Thursday, February 12, 2015

Primitive Man - Home is Where the Hatred Is


Few - if any - records have been as aptly titled as Primitive Man's Scorn.  That album, released in 2013, was forty minutes of dense, repulsive sludge metal unlike anything I had ever heard.  A lot of sludge bands steep themselves in gloom or a state of forlorn anguish, but Primitive Man bathes in spiteful ugliness, unapologetically spitting in the face of humanity.  Outside of (maaaaybe) the UK's Dragged Into Sunlight, nobody does misanthropy like Primitive Man.  Scorn is an agonizingly bleak album that I honestly have trouble listening to often because I occasionally enjoy being happy, but I can't deny how great it is, and how good Primitive Man is.  Whether you can listen to them once a day or once a month, the band is so punishingly on point with their sound and vision that you start thinking "Yeah, fuck everything! ...except these guys; these guys are pretty great."  Home is Where the Hatred Is, the band's EP follow up to Scorn, goes to show you that even if you can't judge a book by its cover, the title can still be a pretty good indication of what you're reading.

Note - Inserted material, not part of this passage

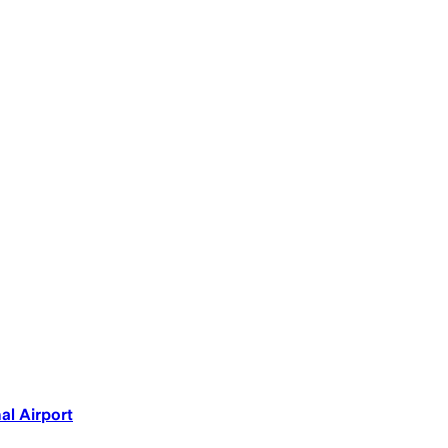
al Airport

If anything, Home is Where the Hatred Is is somehow more despondent and nihilistic than its predecessor.  These are four songs that make you feel the need to shower after listening, and then maybe consider just drowning yourself in the bathtub.  Vocalist/guitarist Ethan Lee McCarthy continues to have one of angriest howls in metal to go along with his solid guitar playing, but musically Primitive Man shines with the rhythm section.  Bassist Jonathan Campos and drummer Isidro Soto keep Home is Where the Hatred Is from dragging, switching tempos and adding layers upon layers of fuzzed-out, distorted bass riffs seemingly at random.  A lot of sludge bands find a groove and run with it; Primitive Man seems to lay down a groove just to pull it out from underneath the listener.

Home is Where the Hatred Is has four songs over its thirty-odd minute run time.  It's fairly long for an EP, but it's definitely better than adding a few filler tracks.  "Loathe" kicks things off with Soto's pounding drums breaking through a wall of feedback, and continues for ten more minutes of McCarthy's howls and furious riffage as the feedback continues to wail like an air raid siren.  "Downfall" comes in hard and heavy, closer at the onset to hardcore than doom before downshifting into sludge like a car caught in the mud; the sheer aural density of the music on "Downfall" is absolutely suffocating, and McCarthy's voice gasps through it with the intensity of a man bellowing his last words from the hangman's noose.  "Bagman" is probably the most straightforward track on the album, in that it finds Primitive Man wielding their instruments like wrecking balls, dead set on leveling every fucking thing they can find in their paths.  After all that, it might seem like the band has made its point, and that you "get it," but it's as "Bagman" fades out that Home is Where the Hatred Is really goes for uncomfortable.

Album closer "A Marriage With Nothingness" is the epitome of unsettling; after over twenty-five minutes of violent, hateful music, the last four minutes of the album feature a woman moaning sexually under a massive layer of feedback.  It's hard to call it a song per se, and even harder to listen to it without commenting on what you're hearing or detaching the sexuality of the moans from the violence of the music.  To be honest it begins to feel discomforting for discomfort's sake (which I honestly don't know that I'd put past the band).  I'm hoping that "A Marriage With Nothingness" will open up a little bit for me once I get some time with lyrics to the preceding three tracks, but right now it's a pretty skippable track for me.

Home is Where the Hatred Is will definitely not be for everyone.  It's uncompromising in its ugliness, relentlessly spewing spite and bitterness from every second of every song.  "A Marriage With Nothingness" is one of the most uncomfortable songs I've ever encountered, to the point where I genuinely don't know if I ever want to listen to it again.  And while listening to Home is Where the Hatred Is is anything but a happy experience, I'm overjoyed that this album exists.  This is music that has little to no commercial appeal, music that most people would probably turn off halfway through the first track.  In short, it's music made by a band that believes in it.  Primitive Man exposes and conveys the ugliness and scum of humanity better than any band out there, and are easily one of the top extreme metal bands around.  I love that Home is Where the Hatred Is exists, and I think it's one of the most distinct, incredible albums I've heard in a long, long time... even if I might not listen to it again for a long, long time.